Things to do:
[A] Return, word for word, the passage of the article on the 2025 Istanbul alcohol poisonings that begins at the words "Public health emergency" and stops after the words "least 48 deaths.".
[B] Supply the next part of the article on the 2025 Istanbul alcohol poisonings, picking up after its final sentence; the listing that follows the article is not to be continued.

Document text:
-=-=-=-=-

2025 Istanbul alcohol poisonings
- Date: January 1, 2025 – ongoing
- Duration: Ongoing
- Location: Istanbul and Ankara, Turkey;
- Type: Alcohol poisoning
- Cause: Methanol and ethanol poisoning
- Deaths: ≥160
- Injuries: ≥230
- Arrests: 560
- Convictions: Intentional homicide

= 2025 Istanbul alcohol poisonings =

Public health emergency in Turkey

In 2025, a number of poisoning deaths related to bootleg alcohol consumption occurred in Istanbul and Ankara, Turkey. This included a surge of victims within a 72-hour period in January 2025, during which at least 30 people died. As of March 8, at least 160 people have been reported dead, and 230 others have been hospitalized, including at least 40 critically. The deaths were attributed primarily to methanol poisoning from illegally produced alcohol.

== Background ==
This incident followed several outbreaks of alcohol poisoning in Istanbul, including one in late 2024, during which 110 people were sickened after consuming tainted alcohol in Istanbul, resulting in at least 48 deaths.

The rise in bootleg alcohol production has been attributed to increased government taxes on legal alcoholic beverages. As of 2025, a liter of Raki, a traditional Turkish anise-flavored liquor, cost approximately 1,300 lira (US$27.64 as of 7/26) in legal retail outlets. This represents a significant expense when viewed relative to the nation's minimum wage, raised to 28,075 TL (US$583.42 as of 8/26).

-=-=-=-=-

Record set:

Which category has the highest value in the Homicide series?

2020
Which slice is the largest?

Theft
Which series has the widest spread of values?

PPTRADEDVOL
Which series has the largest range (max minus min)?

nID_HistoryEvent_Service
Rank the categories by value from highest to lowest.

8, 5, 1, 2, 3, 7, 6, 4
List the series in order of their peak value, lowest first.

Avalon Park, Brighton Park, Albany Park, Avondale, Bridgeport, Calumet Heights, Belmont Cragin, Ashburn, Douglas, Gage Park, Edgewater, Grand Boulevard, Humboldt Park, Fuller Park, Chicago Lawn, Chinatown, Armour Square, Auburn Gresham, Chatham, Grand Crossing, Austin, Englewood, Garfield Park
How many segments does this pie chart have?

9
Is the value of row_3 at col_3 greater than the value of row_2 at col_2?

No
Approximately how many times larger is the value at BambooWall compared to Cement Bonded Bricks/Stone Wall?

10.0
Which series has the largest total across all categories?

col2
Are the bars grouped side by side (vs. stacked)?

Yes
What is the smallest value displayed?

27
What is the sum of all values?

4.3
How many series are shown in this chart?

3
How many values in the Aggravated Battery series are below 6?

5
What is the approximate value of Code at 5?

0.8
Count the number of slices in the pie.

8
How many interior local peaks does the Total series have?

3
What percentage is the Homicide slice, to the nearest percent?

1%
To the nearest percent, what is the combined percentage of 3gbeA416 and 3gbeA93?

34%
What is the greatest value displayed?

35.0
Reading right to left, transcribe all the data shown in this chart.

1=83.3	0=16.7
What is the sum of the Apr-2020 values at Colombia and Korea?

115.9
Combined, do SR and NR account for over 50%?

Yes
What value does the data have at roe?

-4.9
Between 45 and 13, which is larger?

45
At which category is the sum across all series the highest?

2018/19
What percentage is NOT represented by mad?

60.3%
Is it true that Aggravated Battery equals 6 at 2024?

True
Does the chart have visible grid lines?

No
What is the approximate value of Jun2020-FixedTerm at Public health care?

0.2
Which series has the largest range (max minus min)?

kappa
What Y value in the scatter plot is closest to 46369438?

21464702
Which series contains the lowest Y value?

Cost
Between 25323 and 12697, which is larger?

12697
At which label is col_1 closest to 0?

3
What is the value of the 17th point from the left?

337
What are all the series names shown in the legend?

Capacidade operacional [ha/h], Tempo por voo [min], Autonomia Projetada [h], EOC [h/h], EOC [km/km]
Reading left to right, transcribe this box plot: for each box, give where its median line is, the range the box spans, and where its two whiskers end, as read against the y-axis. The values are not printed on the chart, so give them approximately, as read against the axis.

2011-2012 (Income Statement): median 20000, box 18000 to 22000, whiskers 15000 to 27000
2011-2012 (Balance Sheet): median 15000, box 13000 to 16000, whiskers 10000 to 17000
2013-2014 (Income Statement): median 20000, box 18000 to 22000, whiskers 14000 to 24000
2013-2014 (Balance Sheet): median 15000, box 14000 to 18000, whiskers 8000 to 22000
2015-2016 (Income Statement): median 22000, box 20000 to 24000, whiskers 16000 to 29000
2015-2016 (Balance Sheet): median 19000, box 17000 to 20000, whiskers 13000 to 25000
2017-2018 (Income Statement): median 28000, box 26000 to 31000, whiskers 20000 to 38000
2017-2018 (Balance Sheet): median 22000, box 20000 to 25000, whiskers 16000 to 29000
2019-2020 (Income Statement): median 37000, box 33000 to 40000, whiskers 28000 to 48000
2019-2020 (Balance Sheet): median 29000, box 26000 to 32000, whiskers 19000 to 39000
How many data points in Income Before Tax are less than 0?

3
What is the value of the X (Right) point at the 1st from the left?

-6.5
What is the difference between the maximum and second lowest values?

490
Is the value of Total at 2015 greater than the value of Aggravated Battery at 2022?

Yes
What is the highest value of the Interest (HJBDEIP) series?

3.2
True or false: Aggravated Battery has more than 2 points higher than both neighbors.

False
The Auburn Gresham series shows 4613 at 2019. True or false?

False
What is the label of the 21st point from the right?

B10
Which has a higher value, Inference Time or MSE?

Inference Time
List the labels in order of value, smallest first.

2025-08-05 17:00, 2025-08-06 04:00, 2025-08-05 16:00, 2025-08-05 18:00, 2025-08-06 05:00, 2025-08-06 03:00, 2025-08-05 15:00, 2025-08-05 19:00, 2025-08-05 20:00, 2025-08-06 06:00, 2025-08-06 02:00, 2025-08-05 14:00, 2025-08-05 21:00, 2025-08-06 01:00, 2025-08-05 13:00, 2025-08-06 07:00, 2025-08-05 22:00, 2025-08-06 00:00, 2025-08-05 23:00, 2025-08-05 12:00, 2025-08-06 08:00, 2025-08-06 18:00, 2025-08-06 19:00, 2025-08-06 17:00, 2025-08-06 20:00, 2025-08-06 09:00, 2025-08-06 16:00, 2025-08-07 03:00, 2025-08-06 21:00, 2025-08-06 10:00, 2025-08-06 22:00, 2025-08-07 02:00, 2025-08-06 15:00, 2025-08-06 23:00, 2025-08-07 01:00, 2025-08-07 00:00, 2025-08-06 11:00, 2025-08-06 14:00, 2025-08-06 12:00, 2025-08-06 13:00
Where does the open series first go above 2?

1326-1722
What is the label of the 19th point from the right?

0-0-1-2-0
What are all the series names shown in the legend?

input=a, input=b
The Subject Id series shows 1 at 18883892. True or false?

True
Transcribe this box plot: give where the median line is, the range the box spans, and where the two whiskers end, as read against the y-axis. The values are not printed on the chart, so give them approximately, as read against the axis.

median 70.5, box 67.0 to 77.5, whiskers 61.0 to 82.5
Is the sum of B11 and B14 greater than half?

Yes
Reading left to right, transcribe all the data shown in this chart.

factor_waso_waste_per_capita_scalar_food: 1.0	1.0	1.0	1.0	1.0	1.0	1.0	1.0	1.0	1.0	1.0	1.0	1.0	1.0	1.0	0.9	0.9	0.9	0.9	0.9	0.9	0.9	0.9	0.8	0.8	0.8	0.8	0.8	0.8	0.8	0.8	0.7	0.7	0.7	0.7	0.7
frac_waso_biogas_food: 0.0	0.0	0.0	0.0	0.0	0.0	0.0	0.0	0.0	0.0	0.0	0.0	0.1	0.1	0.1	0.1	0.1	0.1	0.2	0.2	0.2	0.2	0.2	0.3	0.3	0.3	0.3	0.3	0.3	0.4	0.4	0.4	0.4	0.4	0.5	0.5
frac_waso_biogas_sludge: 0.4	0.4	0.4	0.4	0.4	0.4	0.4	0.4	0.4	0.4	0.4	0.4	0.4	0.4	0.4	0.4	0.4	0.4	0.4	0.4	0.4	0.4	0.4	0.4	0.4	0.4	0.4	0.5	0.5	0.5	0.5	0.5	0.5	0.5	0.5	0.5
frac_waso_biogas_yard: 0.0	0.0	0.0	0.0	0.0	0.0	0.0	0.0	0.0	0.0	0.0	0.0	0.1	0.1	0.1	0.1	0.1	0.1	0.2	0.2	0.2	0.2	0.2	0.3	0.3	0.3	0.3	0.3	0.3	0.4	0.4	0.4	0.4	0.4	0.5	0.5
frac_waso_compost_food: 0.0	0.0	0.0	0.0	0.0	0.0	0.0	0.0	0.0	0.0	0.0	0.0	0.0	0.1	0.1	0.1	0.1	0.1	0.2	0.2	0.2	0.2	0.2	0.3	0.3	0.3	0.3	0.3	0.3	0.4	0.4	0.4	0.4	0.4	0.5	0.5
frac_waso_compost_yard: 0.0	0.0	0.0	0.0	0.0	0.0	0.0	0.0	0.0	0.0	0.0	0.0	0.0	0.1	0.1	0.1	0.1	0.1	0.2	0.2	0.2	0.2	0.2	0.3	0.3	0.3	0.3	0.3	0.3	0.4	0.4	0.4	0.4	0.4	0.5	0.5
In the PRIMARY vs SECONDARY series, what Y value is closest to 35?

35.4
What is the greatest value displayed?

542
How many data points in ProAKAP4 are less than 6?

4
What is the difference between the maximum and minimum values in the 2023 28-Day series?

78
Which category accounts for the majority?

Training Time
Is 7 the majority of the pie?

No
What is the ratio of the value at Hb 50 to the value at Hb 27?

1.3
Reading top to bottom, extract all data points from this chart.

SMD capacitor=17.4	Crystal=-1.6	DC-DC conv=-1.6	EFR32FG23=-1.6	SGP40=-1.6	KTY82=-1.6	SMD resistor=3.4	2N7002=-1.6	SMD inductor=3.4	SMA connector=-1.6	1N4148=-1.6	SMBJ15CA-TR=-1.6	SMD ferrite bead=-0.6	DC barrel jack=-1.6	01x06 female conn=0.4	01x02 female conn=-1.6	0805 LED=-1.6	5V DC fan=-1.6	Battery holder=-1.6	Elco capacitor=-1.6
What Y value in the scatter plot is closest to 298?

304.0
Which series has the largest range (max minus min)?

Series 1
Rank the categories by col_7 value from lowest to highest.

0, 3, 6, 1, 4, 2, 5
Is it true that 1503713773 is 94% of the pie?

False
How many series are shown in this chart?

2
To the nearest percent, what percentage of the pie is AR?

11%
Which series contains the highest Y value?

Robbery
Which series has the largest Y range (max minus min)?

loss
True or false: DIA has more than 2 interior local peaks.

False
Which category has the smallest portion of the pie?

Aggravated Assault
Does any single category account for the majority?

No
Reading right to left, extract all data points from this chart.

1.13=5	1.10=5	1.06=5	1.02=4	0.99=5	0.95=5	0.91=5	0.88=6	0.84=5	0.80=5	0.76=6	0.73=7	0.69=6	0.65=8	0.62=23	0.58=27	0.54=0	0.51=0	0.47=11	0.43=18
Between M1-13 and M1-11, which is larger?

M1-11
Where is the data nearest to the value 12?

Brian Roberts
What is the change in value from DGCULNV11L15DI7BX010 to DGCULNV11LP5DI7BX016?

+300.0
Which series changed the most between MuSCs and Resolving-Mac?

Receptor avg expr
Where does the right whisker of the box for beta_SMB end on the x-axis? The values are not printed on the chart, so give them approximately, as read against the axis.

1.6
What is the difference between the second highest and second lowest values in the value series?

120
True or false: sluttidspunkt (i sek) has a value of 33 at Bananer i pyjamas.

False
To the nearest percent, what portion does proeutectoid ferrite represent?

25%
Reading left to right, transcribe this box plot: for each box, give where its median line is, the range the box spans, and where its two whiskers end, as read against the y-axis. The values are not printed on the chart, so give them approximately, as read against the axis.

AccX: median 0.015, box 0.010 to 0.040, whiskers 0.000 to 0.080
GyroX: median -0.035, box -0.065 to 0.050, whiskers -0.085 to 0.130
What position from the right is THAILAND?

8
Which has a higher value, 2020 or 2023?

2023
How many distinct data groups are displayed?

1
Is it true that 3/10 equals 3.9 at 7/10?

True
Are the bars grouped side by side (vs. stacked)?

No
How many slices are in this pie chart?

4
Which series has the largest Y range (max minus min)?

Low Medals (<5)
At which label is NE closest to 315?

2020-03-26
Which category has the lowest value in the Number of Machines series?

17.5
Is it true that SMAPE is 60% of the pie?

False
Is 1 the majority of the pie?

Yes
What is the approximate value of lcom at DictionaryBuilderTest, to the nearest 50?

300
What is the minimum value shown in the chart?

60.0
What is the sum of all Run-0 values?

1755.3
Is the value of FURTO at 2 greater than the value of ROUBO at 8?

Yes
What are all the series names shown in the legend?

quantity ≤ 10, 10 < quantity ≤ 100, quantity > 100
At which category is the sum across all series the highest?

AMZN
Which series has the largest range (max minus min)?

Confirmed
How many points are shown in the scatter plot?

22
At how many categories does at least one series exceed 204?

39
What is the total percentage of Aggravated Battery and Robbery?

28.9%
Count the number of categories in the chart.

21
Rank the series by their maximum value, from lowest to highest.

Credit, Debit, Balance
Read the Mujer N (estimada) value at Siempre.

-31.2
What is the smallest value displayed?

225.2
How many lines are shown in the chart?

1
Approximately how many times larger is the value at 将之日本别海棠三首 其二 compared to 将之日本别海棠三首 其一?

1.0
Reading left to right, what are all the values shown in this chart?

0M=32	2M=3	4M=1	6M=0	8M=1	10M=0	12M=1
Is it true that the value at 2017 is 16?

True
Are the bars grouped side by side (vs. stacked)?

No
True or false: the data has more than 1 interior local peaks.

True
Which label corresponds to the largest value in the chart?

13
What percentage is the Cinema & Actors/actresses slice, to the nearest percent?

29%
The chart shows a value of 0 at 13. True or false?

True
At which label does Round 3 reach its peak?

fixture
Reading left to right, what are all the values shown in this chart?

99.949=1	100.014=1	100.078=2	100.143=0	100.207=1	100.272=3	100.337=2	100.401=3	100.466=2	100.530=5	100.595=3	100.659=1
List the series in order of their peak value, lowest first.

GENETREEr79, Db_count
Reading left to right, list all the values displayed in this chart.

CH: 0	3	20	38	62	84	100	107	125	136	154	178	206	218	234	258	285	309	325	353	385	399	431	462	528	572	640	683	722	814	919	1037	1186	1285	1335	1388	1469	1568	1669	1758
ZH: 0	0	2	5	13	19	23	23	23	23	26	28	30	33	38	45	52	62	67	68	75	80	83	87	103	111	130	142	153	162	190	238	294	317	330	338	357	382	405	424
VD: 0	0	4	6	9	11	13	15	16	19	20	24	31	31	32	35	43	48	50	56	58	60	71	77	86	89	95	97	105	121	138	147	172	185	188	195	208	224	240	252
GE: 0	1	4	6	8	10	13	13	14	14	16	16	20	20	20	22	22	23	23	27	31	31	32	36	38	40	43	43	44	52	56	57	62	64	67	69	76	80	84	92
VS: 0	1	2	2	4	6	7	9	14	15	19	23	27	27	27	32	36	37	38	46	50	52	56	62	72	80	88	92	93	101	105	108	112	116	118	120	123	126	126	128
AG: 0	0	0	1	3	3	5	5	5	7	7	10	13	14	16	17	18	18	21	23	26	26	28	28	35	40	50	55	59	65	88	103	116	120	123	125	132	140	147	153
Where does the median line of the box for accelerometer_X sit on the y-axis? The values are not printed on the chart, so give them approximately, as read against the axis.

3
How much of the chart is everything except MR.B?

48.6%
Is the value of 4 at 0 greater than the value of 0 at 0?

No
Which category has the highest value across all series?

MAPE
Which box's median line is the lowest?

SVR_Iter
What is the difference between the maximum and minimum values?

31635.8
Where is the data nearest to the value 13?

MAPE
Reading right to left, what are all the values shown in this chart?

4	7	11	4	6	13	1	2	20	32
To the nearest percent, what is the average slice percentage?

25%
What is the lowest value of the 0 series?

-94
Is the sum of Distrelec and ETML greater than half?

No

-=-=-=-=-

Answers by item:
[A]
Public health emergency in Turkey

In 2025, a number of poisoning deaths related to bootleg alcohol consumption occurred in Istanbul and Ankara, Turkey. This included a surge of victims within a 72-hour period in January 2025, during which at least 30 people died. As of March 8, at least 160 people have been reported dead, and 230 others have been hospitalized, including at least 40 critically. The deaths were attributed primarily to methanol poisoning from illegally produced alcohol.

== Background ==
This incident followed several outbreaks of alcohol poisoning in Istanbul, including one in late 2024, during which 110 people were sickened after consuming tainted alcohol in Istanbul, resulting in at least 48 deaths.

[B]
Turkey's president, Recep Tayyip Erdoğan, amended legislation in 2013 to forbid the promotion and advertisement of alcohol products in Turkey. This has likely led to individuals turning to private alcohol producers, contributing to the severity of this incident.

== Incident ==
Starting on New Year's Day on January 1, 2025, and still ongoing in February, approximately 230 people sought medical treatment in Istanbul hospitals, with dozens of those hospitalized requiring intensive care treatment and at least 40 critically. At least 160 people were killed since the beginning of 2025, including over 17 people from Uzbekistan. The casualties were attributed to the consumption of counterfeit alcoholic beverages containing toxic substances, including methanol, a substance commonly used in illegally produced alcohol as a cheaper alternative to ethanol. Methanol poisoning can lead to severe health consequences, including liver damage, blindness, and death.

== Response ==
The severity of the poisoning outbreak prompted immediate public health responses and law enforcement intervention. Turkish authorities launched an extensive crackdown on counterfeit alcohol production and distribution. The Governor of Istanbul's office reported on several enforcement actions which included the arrest of 560 people suspected of selling counterfeit drinks, with criminal charges of "deliberate murder" filed against suspects. The government reported that 648,000 liters of illegally produced raki, vodka, gin and other sprints were seized in Turkey, including the seizure of 102 tons of methanol and ethanol in Ankara, and over 86,000 liters of bootleg alcohol in Istanbul since January 1, 2025, and the revoking of 64 business licenses for alleged involvement in counterfeit or smuggled alcohol sales. The Governor of Istanbul's office stated that it considered the illicit alcohol producers responsible for the fatalities as "no different from the terrorists who kill people."

The UK Foreign Office issued warnings to travelers in Turkey regarding the deaths, and urged them to avoid potentially suspicious drinks.